Exercise objective
Retype each line of the records below without changing any word, punctuation mark, or line break.

Stored data entries

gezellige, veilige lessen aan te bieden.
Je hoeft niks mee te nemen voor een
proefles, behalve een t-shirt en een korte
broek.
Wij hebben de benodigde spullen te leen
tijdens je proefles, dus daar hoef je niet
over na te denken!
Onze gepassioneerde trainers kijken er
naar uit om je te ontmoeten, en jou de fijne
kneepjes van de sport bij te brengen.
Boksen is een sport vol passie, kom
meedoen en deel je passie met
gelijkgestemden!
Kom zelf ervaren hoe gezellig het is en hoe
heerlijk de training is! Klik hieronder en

Response
gezellige, veilige lessen aan te bieden.
Je hoeft niks mee te nemen voor een
proefles, behalve een t-shirt en een korte
broek.
Wij hebben de benodigde spullen te leen
tijdens je proefles, dus daar hoef je niet
over na te denken!
Onze gepassioneerde trainers kijken er
naar uit om je te ontmoeten, en jou de fijne
kneepjes van de sport bij te brengen.
Boksen is een sport vol passie, kom
meedoen en deel je passie met
gelijkgestemden!
Kom zelf ervaren hoe gezellig het is en hoe
heerlijk de training is! Klik hieronder en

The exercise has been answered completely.